Is there any related proof about general non compact and non closed connected subsets?
If not are there any counter examples available? I mean a nested sequence of nonempty connected subset such that the intersection is not connected. Thanks in advance.
Here's another example of a family of nested, connected, non-compact sets that have a disconnected intersection, this time in a metric space.
Consider $\ell^2$, the vector space of real, square-summable sequences, with the usual norm $\|(x_n)\| = \sqrt{\sum x_n^2}$. Let $X$ be the unit sphere of $\ell^2$, specifically the set of points $(x_n)$ where $\|(x_n)\| = 1$. Further, for each $n \ge 1$, let $$X_n = \{(x_m)_{m=1}^\infty \in X : x_2 = x_3 = \ldots = x_{n+1} = 0\}.$$ Then $X_n$ is (path) connected.
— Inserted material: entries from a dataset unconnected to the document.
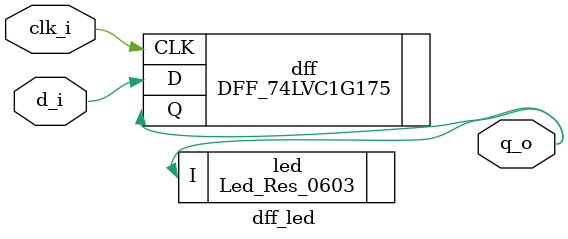
<source format=v>

module dff_led (
  `ifdef PWR_PINS
  input  VDD,
  input  GND,
  `endif
  input  clk_i,
  input  d_i,
  output q_o
);
  DFF_74LVC1G175 dff (
  `ifdef PWR_PINS
    .VDD    ( VDD ),
    .TIE_HI ( VDD ),
    .GND    ( GND ),
  `endif
    .CLK ( clk_i ),
    .D   ( d_i   ),
    .Q   ( q_o   )
  );

  Led_Res_0603 led (
  `ifdef PWR_PINS
    .GND ( GND ),
  `endif
    .I   ( q_o )
  );
endmodule

</source>
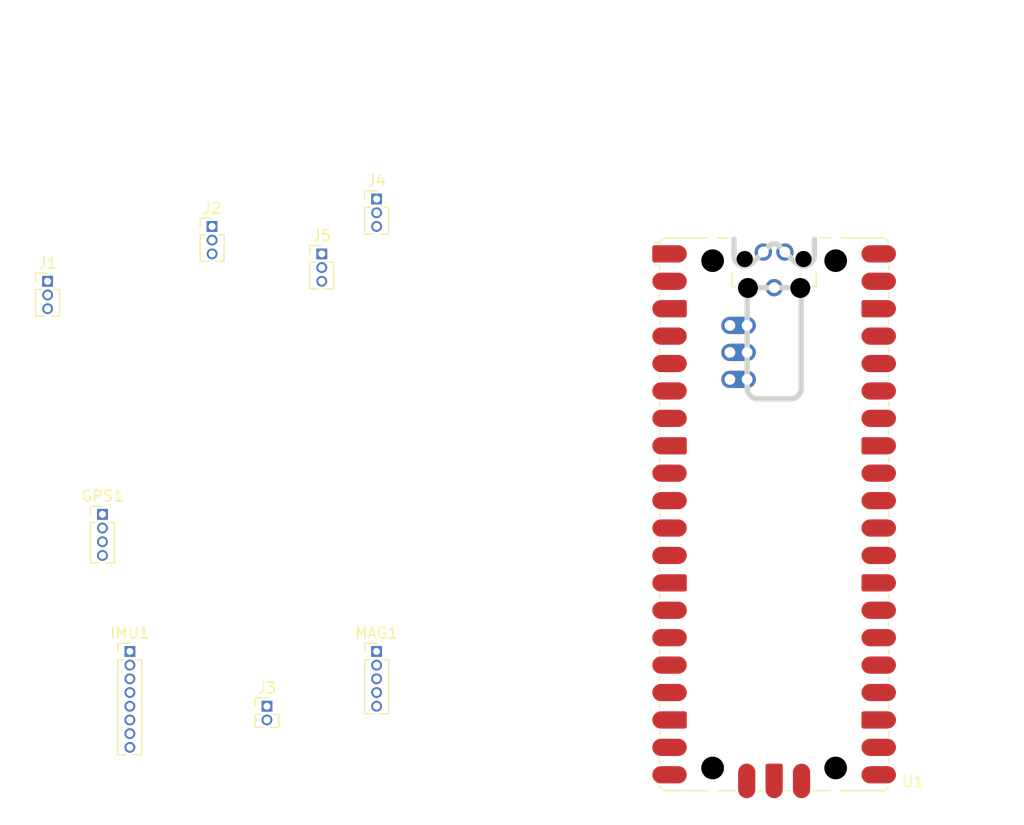
<source format=kicad_pcb>
(kicad_pcb
	(version 20240108)
	(generator "pcbnew")
	(generator_version "8.0")
	(general
		(thickness 1.6)
		(legacy_teardrops no)
	)
	(paper "A4")
	(layers
		(0 "F.Cu" signal)
		(31 "B.Cu" signal)
		(32 "B.Adhes" user "B.Adhesive")
		(33 "F.Adhes" user "F.Adhesive")
		(34 "B.Paste" user)
		(35 "F.Paste" user)
		(36 "B.SilkS" user "B.Silkscreen")
		(37 "F.SilkS" user "F.Silkscreen")
		(38 "B.Mask" user)
		(39 "F.Mask" user)
		(40 "Dwgs.User" user "User.Drawings")
		(41 "Cmts.User" user "User.Comments")
		(42 "Eco1.User" user "User.Eco1")
		(43 "Eco2.User" user "User.Eco2")
		(44 "Edge.Cuts" user)
		(45 "Margin" user)
		(46 "B.CrtYd" user "B.Courtyard")
		(47 "F.CrtYd" user "F.Courtyard")
		(48 "B.Fab" user)
		(49 "F.Fab" user)
		(50 "User.1" user)
		(51 "User.2" user)
		(52 "User.3" user)
		(53 "User.4" user)
		(54 "User.5" user)
		(55 "User.6" user)
		(56 "User.7" user)
		(57 "User.8" user)
		(58 "User.9" user)
	)
	(setup
		(pad_to_mask_clearance 0)
		(allow_soldermask_bridges_in_footprints no)
		(pcbplotparams
			(layerselection 0x00010fc_ffffffff)
			(plot_on_all_layers_selection 0x0000000_00000000)
			(disableapertmacros no)
			(usegerberextensions no)
			(usegerberattributes yes)
			(usegerberadvancedattributes yes)
			(creategerberjobfile yes)
			(dashed_line_dash_ratio 12.000000)
			(dashed_line_gap_ratio 3.000000)
			(svgprecision 4)
			(plotframeref no)
			(viasonmask no)
			(mode 1)
			(useauxorigin no)
			(hpglpennumber 1)
			(hpglpenspeed 20)
			(hpglpendiameter 15.000000)
			(pdf_front_fp_property_popups yes)
			(pdf_back_fp_property_popups yes)
			(dxfpolygonmode yes)
			(dxfimperialunits yes)
			(dxfusepcbnewfont yes)
			(psnegative no)
			(psa4output no)
			(plotreference yes)
			(plotvalue yes)
			(plotfptext yes)
			(plotinvisibletext no)
			(sketchpadsonfab no)
			(subtractmaskfromsilk no)
			(outputformat 1)
			(mirror no)
			(drillshape 1)
			(scaleselection 1)
			(outputdirectory "")
		)
	)
	(net 0 "")
	(net 1 "GND")
	(net 2 "TOP_MOTOR")
	(net 3 "unconnected-(J1-Pin_2-Pad2)")
	(net 4 "unconnected-(J2-Pin_2-Pad2)")
	(net 5 "BOTTOM_MOTOR")
	(net 6 "+3V3")
	(net 7 "GPIO14")
	(net 8 "GPIO15")
	(net 9 "SERVO")
	(net 10 "GPS_TX")
	(net 11 "GPS_RX")
	(net 12 "unconnected-(IMU1-XCL-Pad6)")
	(net 13 "IMU_SDA")
	(net 14 "unconnected-(IMU1-INT-Pad8)")
	(net 15 "unconnected-(IMU1-AD0-Pad7)")
	(net 16 "unconnected-(IMU1-XDA-Pad5)")
	(net 17 "IMU_SCL")
	(net 18 "MAG_SCL")
	(net 19 "unconnected-(MAG1-DRDY-Pad5)")
	(net 20 "MAG_SDA")
	(net 21 "unconnected-(U1-GPIO11-Pad15)")
	(net 22 "unconnected-(U1-GPIO6-Pad9)")
	(net 23 "unconnected-(U1-GPIO8-Pad11)")
	(net 24 "unconnected-(U1-GPIO2-Pad4)")
	(net 25 "unconnected-(U1-GPIO21-Pad27)")
	(net 26 "unconnected-(U1-GPIO9-Pad12)")
	(net 27 "unconnected-(U1-3V3_EN-Pad37)")
	(net 28 "unconnected-(U1-GPIO10-Pad14)")
	(net 29 "unconnected-(U1-RUN-Pad30)")
	(net 30 "unconnected-(U1-GPIO28_ADC2-Pad34)")
	(net 31 "unconnected-(U1-GPIO20-Pad26)")
	(net 32 "unconnected-(U1-ADC_VREF-Pad35)")
	(net 33 "unconnected-(U1-GPIO3-Pad5)")
	(net 34 "unconnected-(U1-GPIO12-Pad16)")
	(net 35 "unconnected-(U1-GPIO7-Pad10)")
	(net 36 "unconnected-(U1-GPIO22-Pad29)")
	(net 37 "unconnected-(U1-AGND-Pad33)")
	(net 38 "unconnected-(U1-GPIO19-Pad25)")
	(net 39 "unconnected-(U1-VBUS-Pad40)")
	(net 40 "unconnected-(U1-GPIO18-Pad24)")
	(net 41 "unconnected-(U1-VSYS-Pad39)")
	(footprint "Connector_PinHeader_1.27mm:PinHeader_1x03_P1.27mm_Vertical" (layer "F.Cu") (at 111.76 71.12))
	(footprint "Connector_PinHeader_1.27mm:PinHeader_1x03_P1.27mm_Vertical" (layer "F.Cu") (at 137.16 68.58))
	(footprint "Connector_PinHeader_1.27mm:PinHeader_1x03_P1.27mm_Vertical" (layer "F.Cu") (at 142.24 63.5))
	(footprint "Connector_PinHeader_1.27mm:PinHeader_1x08_P1.27mm_Vertical" (layer "F.Cu") (at 119.38 105.41))
	(footprint "Module_RaspberryPi_Pico:RaspberryPi_Pico_Original_SMD_MountingHoles_Castellated_HandSolder" (layer "F.Cu") (at 179.07 92.71))
	(footprint "Connector_PinHeader_1.27mm:PinHeader_1x03_P1.27mm_Vertical" (layer "F.Cu") (at 127 66.04))
	(footprint "Connector_PinHeader_1.27mm:PinHeader_1x04_P1.27mm_Vertical" (layer "F.Cu") (at 116.84 92.71))
	(footprint "Connector_PinHeader_1.27mm:PinHeader_1x02_P1.27mm_Vertical" (layer "F.Cu") (at 132.08 110.49))
	(footprint "Connector_PinHeader_1.27mm:PinHeader_1x05_P1.27mm_Vertical" (layer "F.Cu") (at 142.24 105.41))
)
</source>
It's a bit messy coming up with specific paths connecting any two points, but there is a trick you can use.
Suppose $(x_m) \in X_n \setminus \{-(e_m)\}$. Let $(e_m)$ be the point in $\ell^2$ such that $e_1 = 1$ and $e_m = 0$ for $m > 1$. For $K > 0$, consider the point $$(y_m) = \frac{(x_m) + K(e_m)}{\|(x_m) + K(e_m)\|} \in X_n.$$ As $K \to \infty$, $(y_m) \to (e_m)$ continuously, proving that $(e_m)$ is in the same connected component as $(x_m)$.
If $(x_m) = -(e_m)$, then form a continuous path: $$t \mapsto (\cos(t), 0 \ldots, 0, \sin(t), 0 \ldots) \quad t \in [0, \pi],$$ where the $\sin(t)$ term occurs in the $(n+2)$th coordinate, from $(e_m)$ to $-(e_m)$, completing the proof that $X_n$ is connected.
Now, $$\bigcap_{n=1}^\infty X_n = \{(x_m) \in X : x_m = 0 \; \forall m > 1\} = \{(e_m), -(e_m)\},$$ which is disconnected.
An easier counter-example would be taking
$$X_i=\Bbb R^2\setminus\left(R_i\times\{0\}\right)$$
where
$$R_i=\{x\in \Bbb R\mid x<i\} \text{ (the left ray)}$$
Then
$$\bigcap_{i\in \Bbb N} X_i=\text{upper open half plane + lower open half plane}$$
Cleraly it's not connected.